_Texte à lire_.
Certains
soirs, j’ai l’habitude de m’asseoir dans un bar congolais de mon
quartier, en compagnie de deux ou trois amis, tous de la trentaine, avec
qui je partage des valeurs aussi nobles que l’amour de la bière et de
la viande, le plaisir de reluquer les belles serveuses congolaises, la
haine des dictateurs africains comme Blaise Compaoré, Paul Biya et les
petits résidus de moindre importance comme Faure Gnassingbé, Joseph
Kabila…
Nous passons, autour de notre table remplie de bouteilles de
Castel Beer, la nuit à parler politique, société, religion… et regarder
les hypocrites vieux mariés maliens, insatisfaits de leur carré de
femmes, s’infiltrer comme des musaraignes dans les chambres de passe,
derrière de petites adolescentes matérialistes.
Hier soir, un homme d’un âge avancé, qui avait passé un bon moment à suivre notre conversation, s’est approché de nous : « Jeunes
gens, j’ai suivi avec intérêt vos débats, et j’ai remarqué que vous
êtes tous célibataires. Laissez-moi vous dire que ce n’est pas du tout
normal. Vous êtes jeunes et vous avez la chance d’avoir trouvé du
travail, au moins quelque chose qui vous rapporte un revenu mensuel.
Pourquoi ne pas prendre ces jeunes filles de la vingtaine qui pullulent
un peu partout et qui n’attendent que vous, organiser avec elles vos
vies au lieu de traîner dans ces bars à chagrin, hein ? Mariez-vous et
cessez de fréquenter les bars, mes enfants. »

_Extraits de données_.

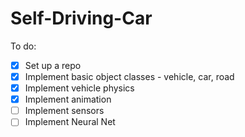 # Self-Driving-Car

To do:

- [x] Set up a repo
- [x] Implement basic object classes - vehicle, car, road
- [x] Implement vehicle physics
- [x] Implement animation 
- [ ] Implement sensors
- [ ] Implement Neural Net
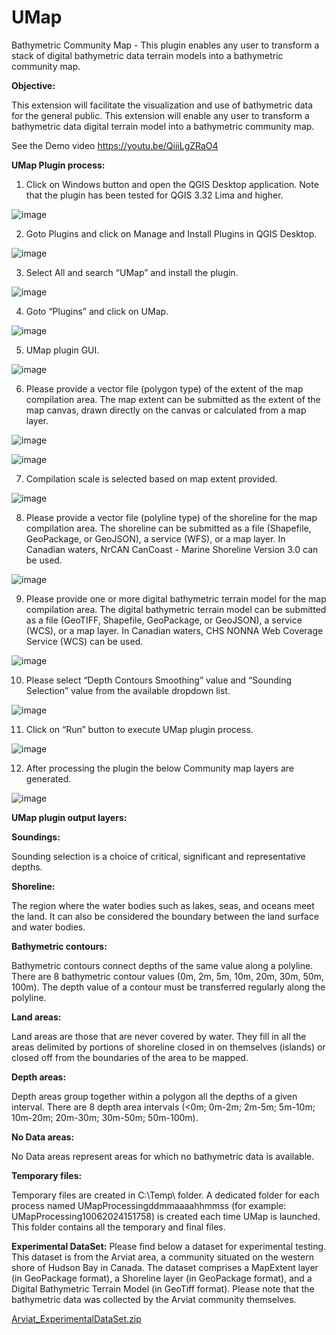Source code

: # UMap
Bathymetric Community Map - This plugin enables any user to transform a stack of digital bathymetric data terrain models into a bathymetric community map. 

**Objective:**

This extension will facilitate the visualization and use of bathymetric data for the general public. This extension will enable any user to transform a bathymetric data digital terrain model into a bathymetric community map.

See the Demo video https://youtu.be/QiiiLgZRaO4


**UMap Plugin process:**

1. Click on Windows button and open the QGIS Desktop application. Note that the plugin has been tested for QGIS 3.32 Lima and higher.

![image](https://github.com/umap-iic/UMap/assets/138620082/9643148e-4752-4e00-a0ea-e40e5bb9285e)


2. Goto Plugins and click on Manage and Install Plugins in QGIS Desktop.

![image](https://github.com/umap-iic/UMap/assets/138620082/fad379c0-f0e1-430a-b44b-0934eeebf525)


3. Select All and search “UMap” and install the plugin.

![image](https://github.com/umap-iic/UMap/assets/138620082/f2b89a2c-fffb-40d7-a94c-139db446f348)


4. Goto “Plugins” and click on UMap.

![image](https://github.com/umap-iic/UMap/assets/138620082/a6151f50-4f46-4600-b6cf-65e92a433fea)


5. UMap plugin GUI.

![image](https://github.com/umap-iic/UMap/assets/138620082/4e52eb20-f632-4a4b-b71a-822126bf825c)


6. Please provide a vector file (polygon type) of the extent of the map compilation area. The map extent can be submitted as the extent of the map canvas, drawn directly on the canvas or calculated from a map layer.

![image](https://github.com/umap-iic/UMap/assets/138620082/3bae963d-15e5-438f-a049-8448c3b5c796)

![image](https://github.com/umap-iic/UMap/assets/138620082/d7767327-9e54-4ea4-99ff-76fde4bd4398)


7. Compilation scale is selected based on map extent provided.

![image](https://github.com/umap-iic/UMap/assets/138620082/1f437992-5ee5-42fd-88e8-93f0a31a03c4)


8. Please provide a vector file (polyline type) of the shoreline for the map compilation area. The shoreline can be submitted as a file (Shapefile, GeoPackage, or GeoJSON), a service (WFS), or a map layer. In Canadian waters, NrCAN CanCoast - Marine Shoreline Version 3.0 can be used. 

![image](https://github.com/umap-iic/UMap/assets/138620082/2647cfe6-2f07-4b76-b598-419c121cfa7d)


9. Please provide one or more digital bathymetric terrain model for the map compilation area. The digital bathymetric terrain model can be submitted as a file (GeoTIFF, Shapefile, GeoPackage, or GeoJSON), a service (WCS), or a map layer. In Canadian waters, CHS NONNA Web Coverage Service (WCS) can be used.

![image](https://github.com/umap-iic/UMap/assets/138620082/409d67a9-a44e-4649-aae7-9bf31c1213c4)


10. Please select “Depth Contours Smoothing” value and “Sounding Selection” value from the available dropdown list.

![image](https://github.com/umap-iic/UMap/assets/138620082/34e58ef9-8514-451d-9dc7-96ad85e73b36)


11. Click on “Run” button to execute UMap plugin process.

![image](https://github.com/umap-iic/UMap/assets/138620082/7c67c400-ee4e-4b36-802b-42b14935c465)


12. After processing the plugin the below Community map layers are generated.

![image](https://github.com/umap-iic/UMap/assets/138620082/f9a499c9-0a6b-4065-9805-6d82b17445d6)


**UMap plugin output layers:**

**Soundings:**

Sounding selection is a choice of critical, significant and representative depths.

**Shoreline:**

The region where the water bodies such as lakes, seas, and oceans meet the land. It can also be considered the boundary between the land surface and water bodies.

**Bathymetric contours:**

Bathymetric contours connect depths of the same value along a polyline. There are 8 bathymetric contour values (0m, 2m, 5m, 10m, 20m, 30m, 50m, 100m). The depth value of a contour must be transferred regularly along the polyline.

**Land areas:**

Land areas are those that are never covered by water. They fill in all the areas delimited by portions of shoreline closed in on themselves (islands) or closed off from the boundaries of the area to be mapped.

**Depth areas:**

Depth areas group together within a polygon all the depths of a given interval. There are 8 depth area intervals (<0m; 0m-2m; 2m-5m; 5m-10m; 10m-20m; 20m-30m; 30m-50m; 50m-100m).

**No Data areas:**

No Data areas represent areas for which no bathymetric data is available.

**Temporary files:**

Temporary files are created in C:\Temp\ folder. A dedicated folder for each process named UMapProcessingddmmaaaahhmmss (for example: UMapProcessing10062024151758) is created each time UMap is launched. This folder contains all the temporary and final files.

**Experimental DataSet:**
Please find below a dataset for experimental testing. This dataset is from the Arviat area, a community situated on the western shore of Hudson Bay in Canada. The dataset comprises a MapExtent layer (in GeoPackage format), a Shoreline layer (in GeoPackage format), and a Digital Bathymetric Terrain Model (in GeoTiff format). Please note that the bathymetric data was collected by the Arviat community themselves.

[Arviat_ExperimentalDataSet.zip](https://github.com/user-attachments/files/17077595/Arviat_ExperimentalDataSet.zip)


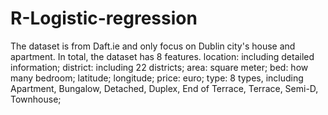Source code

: # R-Logistic-regression
The dataset is from Daft.ie and only focus on Dublin city's house and apartment.
In total, the dataset has 8 features. 
location: including detailed information;
district: including 22 districts;
area: square meter;
bed: how many bedroom;
latitude;
longitude;
price: euro;
type: 8 types, including Apartment, Bungalow, Detached, Duplex, End of Terrace, Terrace, Semi-D, Townhouse;
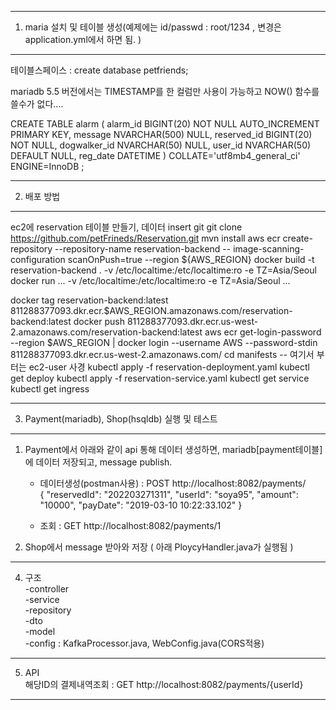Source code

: ---------------------------------------------------
1. maria 설치 및 테이블 생성(예제에는 id/passwd : root/1234 , 변경은 application.yml에서 하면 됨. )
---------------------------------------------------
테이블스페이스 : create database petfriends;

mariadb 5.5 버전에서는 TIMESTAMP를 한 컬럼만 사용이 가능하고 NOW() 함수를 쓸수가 없다.... 

CREATE TABLE alarm (
alarm_id BIGINT(20) NOT NULL AUTO_INCREMENT PRIMARY KEY,
message NVARCHAR(500) NULL,
reserved_id BIGINT(20) NOT NULL,
dogwalker_id NVARCHAR(50) NULL,
user_id NVARCHAR(50) DEFAULT NULL,
reg_date DATETIME
) COLLATE='utf8mb4_general_ci' ENGINE=InnoDB ;
 


---------------------------------------------------  
2. 배포 방법
---------------------------------------------------  
ec2에 reservation 테이블 만들기, 데이터 insert 
git git clone https://github.com/petFrineds/Reservation.git
mvn install
aws ecr create-repository --repository-name reservation-backend -- image-scanning-configuration scanOnPush=true --region ${AWS_REGION}
docker build -t reservation-backend . -v /etc/localtime:/etc/localtime:ro -e TZ=Asia/Seoul
docker run ... -v /etc/localtime:/etc/localtime:ro -e TZ=Asia/Seoul ...

docker tag reservation-backend:latest 811288377093.dkr.ecr.$AWS_REGION.amazonaws.com/reservation-backend:latest
docker push 811288377093.dkr.ecr.us-west-2.amazonaws.com/reservation-backend:latest
aws ecr get-login-password --region $AWS_REGION | docker login --username AWS --password-stdin 811288377093.dkr.ecr.us-west-2.amazonaws.com/
cd manifests
-- 여기서 부터는 ec2-user 사경
kubectl apply -f reservation-deployment.yaml
kubectl get deploy
kubectl apply -f reservation-service.yaml
kubectl get service
kubectl get ingress

--------------------------------------------------  
3. Payment(mariadb), Shop(hsqldb) 실행 및 테스트  
--------------------------------------------------  
1) Payment에서 아래와 같이 api 통해 데이터 생성하면, mariadb[payment테이블]에 데이터 저장되고, message publish.  
    - 데이터생성(postman사용) : POST http://localhost:8082/payments/   
                              { "reservedId": "202203271311", "userId": "soya95", "amount": "10000", "payDate": "2019-03-10 10:22:33.102" }  

    - 조회 : GET http://localhost:8082/payments/1  

3) Shop에서 message 받아와 저장 ( 아래 PloycyHandler.java가 실행됨 )  

--------------------------------------------------  
4. 구조   
   -controller  
   -service  
   -repository  
   -dto  
   -model  
   -config : KafkaProcessor.java, WebConfig.java(CORS적용)  
--------------------------------------------------  
5. API  
   해당ID의 결제내역조회 : GET http://localhost:8082/payments/{userId}   
--------------------------------------------------  
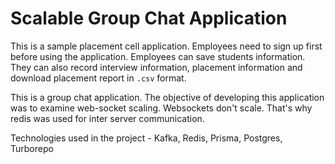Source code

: # Scalable Group Chat Application

This is a sample placement cell application. Employees need to sign up first before using the application.
Employees can save students information. They can also record interview information, placement information
and download placement report in `.csv` format.

This is a group chat application. The objective of developing this application was to examine web-socket scaling.
Websockets don't scale. That's why redis was used for inter server communication.

Technologies used in the project - Kafka, Redis, Prisma, Postgres, Turborepo

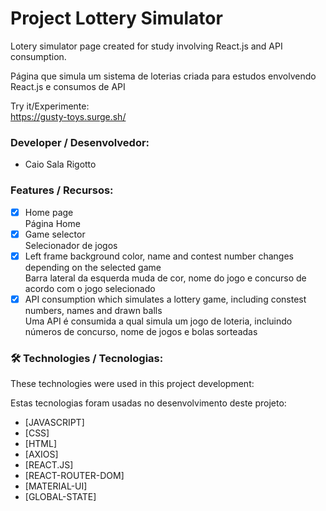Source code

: # Project Lottery Simulator

Lotery simulator page created for study involving React.js and API consumption. 

Página que simula um sistema de loterias criada para estudos envolvendo React.js e consumos de API

Try it/Experimente: <br/>
https://gusty-toys.surge.sh/

### Developer / Desenvolvedor: 
- Caio Sala Rigotto

### Features / Recursos:

- [x] Home page <br/>
      Página Home
- [x] Game selector <br/>
      Selecionador de jogos
- [x] Left frame background color, name and contest number changes depending on the selected game <br/>
      Barra lateral da esquerda muda de cor, nome do jogo e concurso de acordo com o jogo selecionado
- [x] API consumption which simulates a lottery game, including constest numbers, names and drawn balls <br/>
      Uma API é consumida a qual simula um jogo de loteria, incluindo números de concurso, nome de jogos e bolas sorteadas

### 🛠 Technologies / Tecnologias:

These technologies were used in this project development:

Estas tecnologias foram usadas no desenvolvimento deste projeto:

- [JAVASCRIPT]
- [CSS]
- [HTML]
- [AXIOS]
- [REACT.JS]
- [REACT-ROUTER-DOM]
- [MATERIAL-UI]
- [GLOBAL-STATE]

_Consigne_. Rédigez la suite du récit de la soirée au bar congolais, en reprenant immédiatement après les paroles du vieil homme qui se terminent par « cessez de fréquenter les bars, mes enfants. »

_Réponse rédigée_.
Adepte
de ce célèbre adage de chez moi qui stipule qu’ajouter un discours à un
discours n’est pas aussi difficile qu’ajouter un billet de dix mille à
un billet de dix mille, je voulus lui faire savoir que si c’était aussi
facile, le crabe devait avoir du sang dans sa coquille, et le crapaud
traîner une queue aussi longue que celle d’un rat, que si le mariage
était aussi simple qu’il le disait, je ne comprenais pas pourquoi lui
qui avait le double de notre âge végétait dans ce bar qu’il qualifiait
de crasseux, alors qu’il devait être à côté de sa femme et de ses
enfants à la maison.
Mais mes amis, conciliants, me demandèrent de me
calmer, pour qu’on lui explique pourquoi il est si difficile aujourd’hui
pour nous jeunes Africains de nous marier. Nous le fîmes asseoir à
notre table, lui offrîmes une bière et lui expliquâmes.
Avant,
ah, la belle époque, il était très facile aux jeunes Africains de se
marier parce que nos filles de l’époque savaient choisir entre deux
choses. La beauté et l’instruction. Celles qui étaient belles avaient la
courtoisie d’être très bêtes à l’école, et finissaient automatiquement
revendeuses de menues choses dans des marchés de seconde zone, ou
artisanes sans grande réussite.
Leur beauté était donc dévaluée par le
manque d’instruction, et elles étaient facilement épousables. Il
suffisait d’avoir un baccalauréat – même après quatre tentatives -,
travailler comme aide-comptable dans une société privée au capital
social de deux cent mille francs Cfa, pour qu’elles vous considèrent
comme l’homme le plus instruit de la Terre, elles qui n’avaient pas pu
passer le cap de l’école primaire.
Chaque soir, joyeuses, elles
accueillaient leurs grands maris-intellectuels-bacheliers, prenaient
leurs sacs où il n’y avait rien à part des reconnaissances de dettes, et
des fiches de prêts… Les maris bacheliers étaient pauvres, mais elles
se battaient pour les nourrir, les entretenir, elles ne voulaient pas
perdre leurs oiseaux rares.
Celles
qui, au contraire, étaient intelligentes à l’école avaient la
gentillesse d’être moches, laides et débraillées. Elles étaient les
marginalisées des groupes des filles de l’école, et n’avaient pour
compagnon que leurs cahiers.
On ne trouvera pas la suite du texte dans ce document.